Arbeitsmarkt Drei Millionen Erwerbslose in der "stillen Reserve"
In Zeiten des Fachkräftemangels rücken sie in den Fokus: Viele Erwerbslose sind gut qualifiziert und würden gern arbeiten. Warum sie es nicht tun, hat das Statistische Bundesamt untersucht.
Drei Millionen Erwerbslose in Deutschland wünschen sich eigentlich eine bezahlte Arbeit. Diese Menschen im Alter zwischen 15 und 74 Jahren stehen aber aus unterschiedlichen Gründen dem Arbeitsmarkt nicht zur Verfügung, wie das Statistische Bundesamt berichtet.
Die Gruppe wird als "stille Reserve" bezeichnet und machte im vergangenen Jahr rund 16 Prozent aller Nichterwerbspersonen aus. 2021 waren es rund 17 Prozent. Zur "stillen Reserve" gehören Personen ohne Job, die zwar kurzfristig nicht für den Arbeitsmarkt verfügbar sind oder momentan nicht aktiv nach einem Job suchen, sich aber trotzdem eine berufliche Tätigkeit wünschen.
Knapp 57 Prozent Frauen
Mit einem Anteil von knapp 57 Prozent sind Frauen dem Statistikamt zufolge in der "stillen Reserve" überrepräsentiert. In der Altersgruppe zwischen 25 und 59 Jahren berichteten mehr als 34 Prozent, dass sie keine Arbeit aufnehmen könnten, weil sie Angehörige betreuen müssten. Bei den gleich alten Männern nannte nur gut jeder 20. diesen Grund (5,6 Prozent).

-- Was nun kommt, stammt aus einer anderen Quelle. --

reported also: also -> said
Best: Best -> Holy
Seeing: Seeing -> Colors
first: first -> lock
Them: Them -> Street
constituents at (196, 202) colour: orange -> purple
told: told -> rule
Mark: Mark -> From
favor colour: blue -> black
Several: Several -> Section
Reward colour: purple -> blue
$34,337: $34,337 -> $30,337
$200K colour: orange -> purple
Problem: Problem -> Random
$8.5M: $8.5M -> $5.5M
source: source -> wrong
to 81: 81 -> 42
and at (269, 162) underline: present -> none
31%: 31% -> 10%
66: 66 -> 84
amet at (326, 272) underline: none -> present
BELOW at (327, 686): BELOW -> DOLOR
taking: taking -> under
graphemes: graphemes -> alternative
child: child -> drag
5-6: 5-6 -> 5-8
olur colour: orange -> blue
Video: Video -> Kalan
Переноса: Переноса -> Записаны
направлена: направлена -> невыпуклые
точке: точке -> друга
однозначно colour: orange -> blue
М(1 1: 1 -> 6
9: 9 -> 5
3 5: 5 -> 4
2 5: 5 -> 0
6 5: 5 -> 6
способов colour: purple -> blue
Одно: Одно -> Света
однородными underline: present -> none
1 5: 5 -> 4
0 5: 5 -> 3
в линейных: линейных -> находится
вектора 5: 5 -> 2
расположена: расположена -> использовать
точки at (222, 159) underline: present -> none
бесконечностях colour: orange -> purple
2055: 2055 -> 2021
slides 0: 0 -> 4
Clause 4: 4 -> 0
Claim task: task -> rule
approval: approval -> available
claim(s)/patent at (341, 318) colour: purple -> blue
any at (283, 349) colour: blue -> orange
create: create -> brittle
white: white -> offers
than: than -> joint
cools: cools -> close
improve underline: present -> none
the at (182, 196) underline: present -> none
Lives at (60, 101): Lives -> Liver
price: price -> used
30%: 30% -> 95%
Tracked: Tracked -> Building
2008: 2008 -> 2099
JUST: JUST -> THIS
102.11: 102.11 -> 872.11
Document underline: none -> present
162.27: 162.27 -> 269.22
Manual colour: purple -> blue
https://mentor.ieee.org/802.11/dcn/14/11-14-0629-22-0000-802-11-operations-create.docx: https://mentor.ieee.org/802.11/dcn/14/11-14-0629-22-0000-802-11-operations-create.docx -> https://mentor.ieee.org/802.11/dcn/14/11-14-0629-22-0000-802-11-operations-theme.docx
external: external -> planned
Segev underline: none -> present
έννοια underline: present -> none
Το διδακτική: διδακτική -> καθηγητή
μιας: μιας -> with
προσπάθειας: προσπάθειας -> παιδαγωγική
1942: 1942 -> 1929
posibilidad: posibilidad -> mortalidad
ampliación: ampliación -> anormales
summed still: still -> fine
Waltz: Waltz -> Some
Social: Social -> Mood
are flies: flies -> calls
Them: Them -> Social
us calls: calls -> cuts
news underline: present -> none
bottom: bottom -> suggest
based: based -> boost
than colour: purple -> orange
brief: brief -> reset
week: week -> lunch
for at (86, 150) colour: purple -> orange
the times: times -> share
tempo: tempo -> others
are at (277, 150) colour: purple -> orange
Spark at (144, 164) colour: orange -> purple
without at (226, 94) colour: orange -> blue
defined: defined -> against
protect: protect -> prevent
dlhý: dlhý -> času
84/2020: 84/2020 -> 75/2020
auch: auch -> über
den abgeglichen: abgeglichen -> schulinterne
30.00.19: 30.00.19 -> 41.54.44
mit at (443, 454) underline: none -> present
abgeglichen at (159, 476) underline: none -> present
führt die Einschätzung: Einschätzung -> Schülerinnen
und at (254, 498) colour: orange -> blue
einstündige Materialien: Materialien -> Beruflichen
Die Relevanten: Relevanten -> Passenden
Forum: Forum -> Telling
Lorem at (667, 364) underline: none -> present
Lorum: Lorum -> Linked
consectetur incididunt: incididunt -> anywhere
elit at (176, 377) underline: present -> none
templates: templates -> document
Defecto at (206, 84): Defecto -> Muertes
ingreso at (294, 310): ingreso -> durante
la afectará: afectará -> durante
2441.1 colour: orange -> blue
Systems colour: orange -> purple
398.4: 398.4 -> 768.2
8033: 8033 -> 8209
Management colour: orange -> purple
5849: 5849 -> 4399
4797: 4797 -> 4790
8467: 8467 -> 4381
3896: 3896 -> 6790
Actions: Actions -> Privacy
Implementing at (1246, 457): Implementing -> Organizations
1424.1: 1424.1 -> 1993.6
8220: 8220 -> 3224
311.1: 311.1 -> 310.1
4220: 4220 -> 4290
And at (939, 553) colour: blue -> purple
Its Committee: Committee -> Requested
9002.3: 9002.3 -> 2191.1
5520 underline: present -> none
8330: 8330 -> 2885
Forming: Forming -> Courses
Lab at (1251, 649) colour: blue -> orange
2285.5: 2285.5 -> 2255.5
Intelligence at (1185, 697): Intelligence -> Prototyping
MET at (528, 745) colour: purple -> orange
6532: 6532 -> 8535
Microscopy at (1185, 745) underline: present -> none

Rund 58 Prozent der Betroffenen verfügen über mindestens eine mittlere Qualifikation, haben also eine abgeschlossene Berufsausbildung oder die Hochschul-/Fachhochschulreife. Sie sind teils nicht kurzfristig verfügbar, weil sie beispielsweise Angehörige versorgen müssen. Oder sie suchen gar nicht aktiv nach Arbeit, weil sie glauben, keinen passenden Job finden zu können. Zu diesen beiden Gruppen zählt das Statistikamt nach Auswertung des Mikrozensus 2021 knapp 1,3 Millionen Personen.
Dazu kommt eine dritte, besonders arbeitsmarktferne Gruppe von Menschen, die weder aktiv einen Job suchen noch verfügbar sind, in der Mikrozensus-Befragung aber einen generellen Arbeitswunsch geäußert haben. Hier geht es um 1,7 Millionen Menschen, die bis 2021 in Deutschland nicht zur "stillen Reserve" gerechnet wurden.
1,74 Millionen offene Stellen
Für den Standort Deutschland ist diese hohe Zahl in Zeiten des Fachkräftemangels ein Problem, da viele Unternehmen händeringend nach Mitarbeitenden suchen. Im zweiten Quartal gab es einer Stellenerhebung des Instituts für Arbeitsmarkt- und Berufsforschung (IAB) zufolge bundesweit 1,74 Millionen offene Stellen. In vielen Branchen wird über einen Mangel an Fachkräften geklagt. Das Problem dürfte sich Ökonomen zufolge künftig noch verschärfen, wenn die geburtenstarken Jahrgänge, die sogenannten Baby-Boomer, in Rente gehen.